Au moins le président de la République a-t-il été relativement bref hier dans son adresse aux Français. Pour ne rien dire en effet, il faut à certains beaucoup plus de temps. Donc bref, creux et calme. Tout le contraire de Sarkozy. À cet égard, les Français seront satisfaits. Ils l'ont cherché, ils l'ont. Ils avaient besoin d'apaisement, ils l'ont. Mais concrètement ? Qu'ont-ils compris de ce qui les attend ? Qu'ont-ils appris qu'ils ne savaient déjà ? Sur le fond : l'imprécision, la défausse, le flou. Dans la forme : aucune vraie énergie. Ton sur ton, plat, gris. Peut-être n'était-il pas préparé, peut-être était-ce trop tôt. Alors, il ne fallait pas rétablir le rite de l'interview du 14 Juillet. N'était-ce que pour contredire Sarkozy ? Est-ce à ce point obsessionnel ?
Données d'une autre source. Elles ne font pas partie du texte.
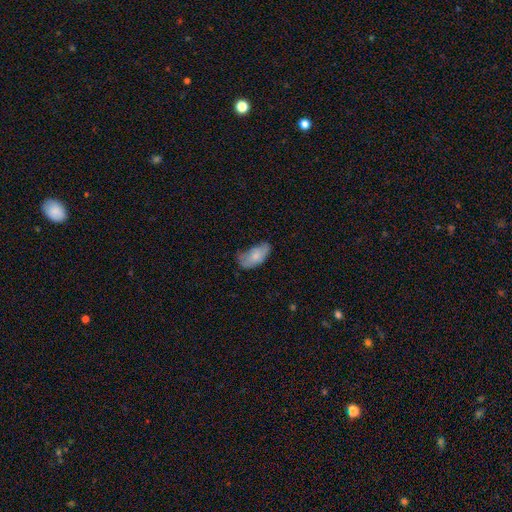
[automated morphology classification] This is likely a smooth galaxy (72%). How rounded: clearly in between (93%). Merging: marginally none (42%).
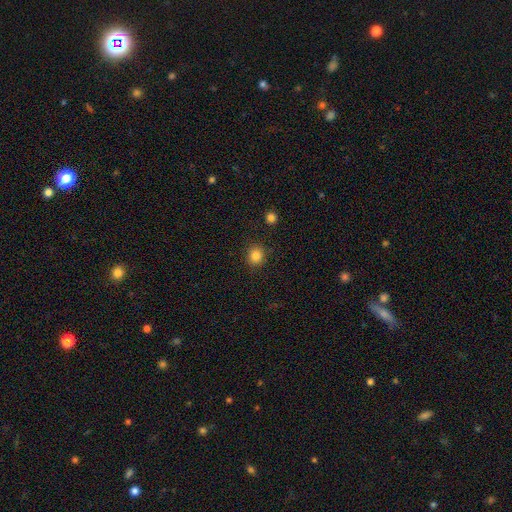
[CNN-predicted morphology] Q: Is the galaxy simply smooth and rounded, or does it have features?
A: smooth — 85%.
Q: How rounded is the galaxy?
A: round — 85%.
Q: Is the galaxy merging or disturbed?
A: none — 89%.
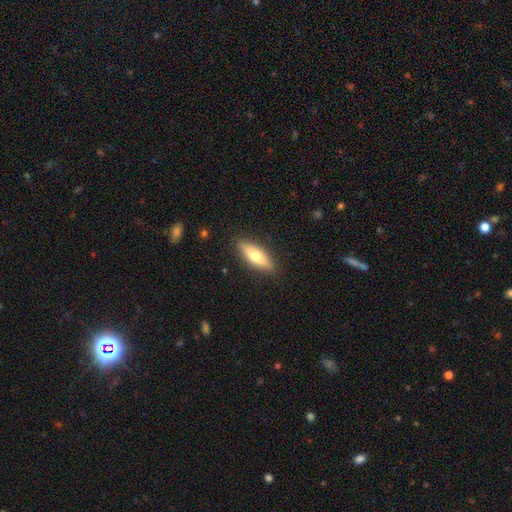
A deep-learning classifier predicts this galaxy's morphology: This is possibly a smooth galaxy (59%). How rounded: possibly in between (52%). Merging: clearly none (88%).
Résumons point par point. Sur le dossier Peugeot, une protestation matamore pour aboutir à une promesse de concertation. Mais vers quels objectifs ? La direction de l'entreprise s'est déjà engagée à ne pas opérer de licenciements secs et à conserver au site sa destination industrielle. Sur la compétitivité et les déficits, un catalogue d'intentions totalement oiseuses : "Il faudra trouver des solutions, il faudra trouver des ressources, nous allons trouver les moyens..." Ou bien : "Nous allons maîtriser les dépenses, nous allons faire des économies..." Mais lesquelles ? Comment ? Selon quel calendrier ? Rien d'affirmé sur la fiscalité. Des promesses gratuites d'immunité à l'adresse des classes moyennes. Mais qui doute un instant que celles-ci seront épargnées ? Et des engagements vagues aux fonctionnaires.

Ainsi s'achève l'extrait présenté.